Ceará + Pernambuco: a fórmula do crescimento

No final do mês de março, o Movimento Todos pela Educação divulgou análises referentes ao nível de aprendizado dos estudantes da educação básica na última década (2007 a 2017), com base nos resultados da Prova Brasil, instrumento avaliativo do Saeb (Sistema de Avaliação da Educação Básica).

No Ensino Fundamental, houve avanços, principalmente nos Anos Iniciais. Já no Ensino Médio, tudo estacionado, praticamente uma “década perdida”. Apenas 3 em cada 10 estudantes terminam o 3º ano do Ensino Médio aprendendo o que deveriam aprender em Língua Portuguesa. Em Matemática, a situação é ainda pior: apenas 1 em cada 10 conclui a etapa com a proficiência adequada.

Isso nos faz refletir e buscar analisar o que houve de errado nesta última década e o que podemos fazer para evoluir (e de forma rápida).

Mesmo que a Educação seja um sistema complexo, que exige uma visão de longo prazo, é urgente provocar uma transformação para as gerações atuais. Assim, entendo que é preciso intervir nas duas “pontas” do processo – no início e no fim – se quisermos uma transformação mais acelerada.

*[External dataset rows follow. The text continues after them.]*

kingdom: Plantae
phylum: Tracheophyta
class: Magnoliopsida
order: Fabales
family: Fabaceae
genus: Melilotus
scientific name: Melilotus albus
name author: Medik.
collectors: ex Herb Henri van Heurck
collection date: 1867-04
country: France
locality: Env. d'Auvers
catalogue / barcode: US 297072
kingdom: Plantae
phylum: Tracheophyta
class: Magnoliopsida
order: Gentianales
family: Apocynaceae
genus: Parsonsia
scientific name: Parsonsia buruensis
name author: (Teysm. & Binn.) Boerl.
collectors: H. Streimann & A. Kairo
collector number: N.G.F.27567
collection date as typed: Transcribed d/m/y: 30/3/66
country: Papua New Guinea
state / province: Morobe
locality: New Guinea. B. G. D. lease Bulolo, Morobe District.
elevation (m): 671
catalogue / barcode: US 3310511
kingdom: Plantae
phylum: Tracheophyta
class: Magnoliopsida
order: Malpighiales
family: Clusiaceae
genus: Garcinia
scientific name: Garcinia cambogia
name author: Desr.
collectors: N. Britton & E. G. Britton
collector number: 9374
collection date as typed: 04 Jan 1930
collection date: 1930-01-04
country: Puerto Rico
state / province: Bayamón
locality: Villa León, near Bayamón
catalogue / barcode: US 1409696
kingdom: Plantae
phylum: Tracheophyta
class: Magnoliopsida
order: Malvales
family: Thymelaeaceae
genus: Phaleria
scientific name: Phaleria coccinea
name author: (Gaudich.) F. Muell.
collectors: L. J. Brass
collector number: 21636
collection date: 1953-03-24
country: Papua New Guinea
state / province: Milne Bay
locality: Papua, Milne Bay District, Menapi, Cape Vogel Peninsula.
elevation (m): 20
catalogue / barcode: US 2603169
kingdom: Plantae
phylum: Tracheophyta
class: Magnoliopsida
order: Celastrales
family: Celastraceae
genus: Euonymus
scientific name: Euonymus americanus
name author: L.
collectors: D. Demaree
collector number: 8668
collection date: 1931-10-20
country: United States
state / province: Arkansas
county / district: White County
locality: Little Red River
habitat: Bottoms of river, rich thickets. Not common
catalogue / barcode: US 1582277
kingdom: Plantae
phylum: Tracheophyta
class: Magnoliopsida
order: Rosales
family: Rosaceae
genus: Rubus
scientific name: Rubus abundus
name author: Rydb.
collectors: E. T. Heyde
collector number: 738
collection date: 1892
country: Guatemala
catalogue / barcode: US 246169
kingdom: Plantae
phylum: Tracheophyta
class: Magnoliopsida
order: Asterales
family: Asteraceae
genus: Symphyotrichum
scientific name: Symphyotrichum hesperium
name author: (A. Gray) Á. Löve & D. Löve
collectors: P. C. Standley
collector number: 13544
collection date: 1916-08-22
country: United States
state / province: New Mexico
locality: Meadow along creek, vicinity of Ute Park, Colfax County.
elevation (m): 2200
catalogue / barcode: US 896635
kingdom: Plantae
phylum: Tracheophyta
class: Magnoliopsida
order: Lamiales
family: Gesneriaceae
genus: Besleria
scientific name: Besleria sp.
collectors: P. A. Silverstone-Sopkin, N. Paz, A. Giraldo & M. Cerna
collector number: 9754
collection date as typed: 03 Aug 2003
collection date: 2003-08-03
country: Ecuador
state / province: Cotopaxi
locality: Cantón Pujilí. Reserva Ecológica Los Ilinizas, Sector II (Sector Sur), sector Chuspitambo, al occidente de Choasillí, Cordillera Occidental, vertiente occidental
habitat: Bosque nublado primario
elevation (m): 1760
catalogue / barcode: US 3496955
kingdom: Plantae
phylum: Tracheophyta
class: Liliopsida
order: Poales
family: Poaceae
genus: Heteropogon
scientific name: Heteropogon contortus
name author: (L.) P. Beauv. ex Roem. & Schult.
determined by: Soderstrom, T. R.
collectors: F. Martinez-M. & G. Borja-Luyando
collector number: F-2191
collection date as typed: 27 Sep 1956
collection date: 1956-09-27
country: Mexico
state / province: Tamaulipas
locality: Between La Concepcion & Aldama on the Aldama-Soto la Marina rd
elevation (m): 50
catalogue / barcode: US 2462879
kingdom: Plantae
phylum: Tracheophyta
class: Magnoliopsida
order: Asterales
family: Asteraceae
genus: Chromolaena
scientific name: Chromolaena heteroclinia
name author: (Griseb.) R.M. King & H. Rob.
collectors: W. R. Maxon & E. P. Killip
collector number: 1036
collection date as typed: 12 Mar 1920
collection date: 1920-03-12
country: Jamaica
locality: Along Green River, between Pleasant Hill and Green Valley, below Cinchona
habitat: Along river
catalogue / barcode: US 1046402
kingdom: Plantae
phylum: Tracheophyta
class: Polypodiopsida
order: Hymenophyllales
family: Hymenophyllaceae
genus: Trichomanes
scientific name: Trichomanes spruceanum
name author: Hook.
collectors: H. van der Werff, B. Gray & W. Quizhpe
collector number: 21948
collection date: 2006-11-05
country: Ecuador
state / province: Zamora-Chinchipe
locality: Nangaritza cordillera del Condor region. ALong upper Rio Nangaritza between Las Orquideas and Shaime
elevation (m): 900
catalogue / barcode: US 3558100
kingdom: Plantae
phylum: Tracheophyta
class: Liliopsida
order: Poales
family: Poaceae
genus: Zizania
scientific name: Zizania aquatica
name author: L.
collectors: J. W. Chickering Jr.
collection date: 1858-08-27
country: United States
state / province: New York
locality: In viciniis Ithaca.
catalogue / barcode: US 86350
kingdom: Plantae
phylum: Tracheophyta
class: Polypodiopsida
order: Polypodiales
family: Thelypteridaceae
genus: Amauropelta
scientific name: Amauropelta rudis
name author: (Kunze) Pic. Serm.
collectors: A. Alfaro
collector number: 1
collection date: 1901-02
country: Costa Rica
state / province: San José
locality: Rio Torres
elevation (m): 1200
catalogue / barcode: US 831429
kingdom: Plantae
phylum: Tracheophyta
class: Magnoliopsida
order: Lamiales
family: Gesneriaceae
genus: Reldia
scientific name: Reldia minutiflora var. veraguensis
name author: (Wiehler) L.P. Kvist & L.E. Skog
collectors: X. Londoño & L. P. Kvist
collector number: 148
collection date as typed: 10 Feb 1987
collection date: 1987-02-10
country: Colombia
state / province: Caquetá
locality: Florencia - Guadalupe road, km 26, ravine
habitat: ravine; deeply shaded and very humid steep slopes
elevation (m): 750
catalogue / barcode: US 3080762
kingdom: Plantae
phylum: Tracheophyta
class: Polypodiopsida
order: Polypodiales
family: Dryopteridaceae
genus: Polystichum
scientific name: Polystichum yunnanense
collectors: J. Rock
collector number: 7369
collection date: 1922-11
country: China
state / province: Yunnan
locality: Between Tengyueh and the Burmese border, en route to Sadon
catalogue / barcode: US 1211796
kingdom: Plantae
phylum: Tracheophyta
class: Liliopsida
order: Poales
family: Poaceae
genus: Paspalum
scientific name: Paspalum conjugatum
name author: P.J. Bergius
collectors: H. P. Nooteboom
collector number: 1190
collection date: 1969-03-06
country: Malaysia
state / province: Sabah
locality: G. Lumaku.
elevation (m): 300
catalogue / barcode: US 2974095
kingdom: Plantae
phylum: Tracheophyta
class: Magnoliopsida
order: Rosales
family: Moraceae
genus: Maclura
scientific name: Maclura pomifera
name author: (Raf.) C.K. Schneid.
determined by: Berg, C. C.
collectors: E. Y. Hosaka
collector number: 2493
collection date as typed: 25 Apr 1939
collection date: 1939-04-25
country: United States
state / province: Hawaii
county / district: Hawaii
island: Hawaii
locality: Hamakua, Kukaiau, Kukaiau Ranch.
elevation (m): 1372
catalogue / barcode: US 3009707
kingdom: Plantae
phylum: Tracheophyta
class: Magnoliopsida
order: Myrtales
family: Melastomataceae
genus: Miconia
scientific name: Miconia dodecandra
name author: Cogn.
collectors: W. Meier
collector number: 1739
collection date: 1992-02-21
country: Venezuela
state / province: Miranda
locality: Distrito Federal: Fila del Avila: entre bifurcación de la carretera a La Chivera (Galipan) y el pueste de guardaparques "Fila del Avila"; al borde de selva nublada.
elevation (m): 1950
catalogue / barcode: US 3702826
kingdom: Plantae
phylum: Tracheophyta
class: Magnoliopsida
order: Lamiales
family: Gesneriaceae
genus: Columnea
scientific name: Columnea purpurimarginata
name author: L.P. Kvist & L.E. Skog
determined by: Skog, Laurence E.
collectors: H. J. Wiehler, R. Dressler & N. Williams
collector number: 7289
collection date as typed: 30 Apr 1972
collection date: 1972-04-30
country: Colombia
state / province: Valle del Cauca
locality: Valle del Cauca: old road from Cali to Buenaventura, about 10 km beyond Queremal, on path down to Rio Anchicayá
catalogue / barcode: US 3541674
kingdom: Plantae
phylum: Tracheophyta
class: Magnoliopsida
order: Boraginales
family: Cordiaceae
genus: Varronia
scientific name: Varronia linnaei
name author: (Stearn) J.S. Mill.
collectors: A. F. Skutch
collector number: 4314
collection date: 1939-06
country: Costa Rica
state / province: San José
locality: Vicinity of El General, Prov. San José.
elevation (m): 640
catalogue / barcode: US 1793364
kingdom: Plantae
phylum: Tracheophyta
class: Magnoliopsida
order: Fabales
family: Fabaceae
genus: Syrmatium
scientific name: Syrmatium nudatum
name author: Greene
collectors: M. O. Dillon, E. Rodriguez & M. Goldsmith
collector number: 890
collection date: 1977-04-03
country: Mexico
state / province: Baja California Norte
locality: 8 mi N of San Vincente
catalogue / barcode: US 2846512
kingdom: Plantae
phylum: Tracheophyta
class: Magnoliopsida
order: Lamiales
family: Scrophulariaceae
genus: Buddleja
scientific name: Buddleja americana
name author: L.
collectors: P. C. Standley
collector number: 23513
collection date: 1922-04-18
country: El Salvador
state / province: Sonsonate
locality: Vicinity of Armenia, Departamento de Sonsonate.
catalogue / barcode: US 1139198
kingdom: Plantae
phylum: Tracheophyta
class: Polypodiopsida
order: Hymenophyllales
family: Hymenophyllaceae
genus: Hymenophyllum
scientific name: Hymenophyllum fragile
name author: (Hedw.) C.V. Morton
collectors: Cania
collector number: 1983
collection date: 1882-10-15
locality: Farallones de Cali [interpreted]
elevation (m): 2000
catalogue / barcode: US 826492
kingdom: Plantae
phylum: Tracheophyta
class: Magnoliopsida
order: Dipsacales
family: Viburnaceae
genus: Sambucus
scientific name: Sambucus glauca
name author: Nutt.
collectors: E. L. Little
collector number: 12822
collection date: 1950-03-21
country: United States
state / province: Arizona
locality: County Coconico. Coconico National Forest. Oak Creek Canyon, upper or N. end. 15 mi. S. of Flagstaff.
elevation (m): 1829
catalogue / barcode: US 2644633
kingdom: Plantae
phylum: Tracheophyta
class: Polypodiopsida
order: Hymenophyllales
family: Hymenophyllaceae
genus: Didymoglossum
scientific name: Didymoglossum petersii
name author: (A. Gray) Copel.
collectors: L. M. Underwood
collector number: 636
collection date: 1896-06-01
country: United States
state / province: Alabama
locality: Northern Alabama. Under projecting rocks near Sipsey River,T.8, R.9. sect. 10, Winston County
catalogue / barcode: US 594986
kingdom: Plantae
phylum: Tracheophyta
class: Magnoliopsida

Destaco, primeiro, a necessidade de continuarmos investindo em programas de alfabetização. As análises mostram também que nossos maiores avanços da década foram em Língua Portuguesa. Dobramos a proficiência nos quintos anos e nos nonos anos do Ensino Fundamental. A tendência mostra que a continuidade desse investimento tende a alcançar também o Ensino Médio.

Isto é o que ocorre hoje no Estado do Ceará. Muitos analistas da área já apontavam para o movimento de crescimento cearense, que há muito tempo lidera os resultados nos Anos Iniciais e agora também alcançou a liderança nos Anos Finais e se aproximou dos melhores no Ensino Médio.

Entretanto, não podemos esperar mais 10 anos para que a intervenção qualitativa no processo de alfabetização impacte no Ensino Médio.

Em segundo lugar, precisamos de ações diretas nesta etapa de ensino. E, para tanto, o grande exemplo para o país é o de Pernambuco. As escolas em tempo integral apresentam resultados acima da média e a adoção do modelo foi a política responsável pelo salto do Estado do 21º lugar para o 1º, ainda em 2015. Nesta última medição, em 2017, os Estados que se destacaram – Espírito Santo e Goiás – também adotaram o modelo de educação integral e comprovaram o sucesso desta estratégia.

Sendo assim, concluo que, para virarmos o jogo e transformarmos a Educação do país, o foco deve estar no equilíbrio entre o curto e o longo prazo e, principalmente, na continuidade das políticas públicas.

A fórmula é simples: Ceará + Pernambuco. Os resultados estão aí.

Rogério Morais
Diretor Executivo de Gestão Pedagógica da Secretaria de Educação do Recife desde 2013; Conselheiro Municipal de Educação; Professor da Faculdade de Ciências da Administração de Pernambuco (FCAP), da Universidade de Pernambuco (UPE); e Especialista em Gestão do Processo Educacional.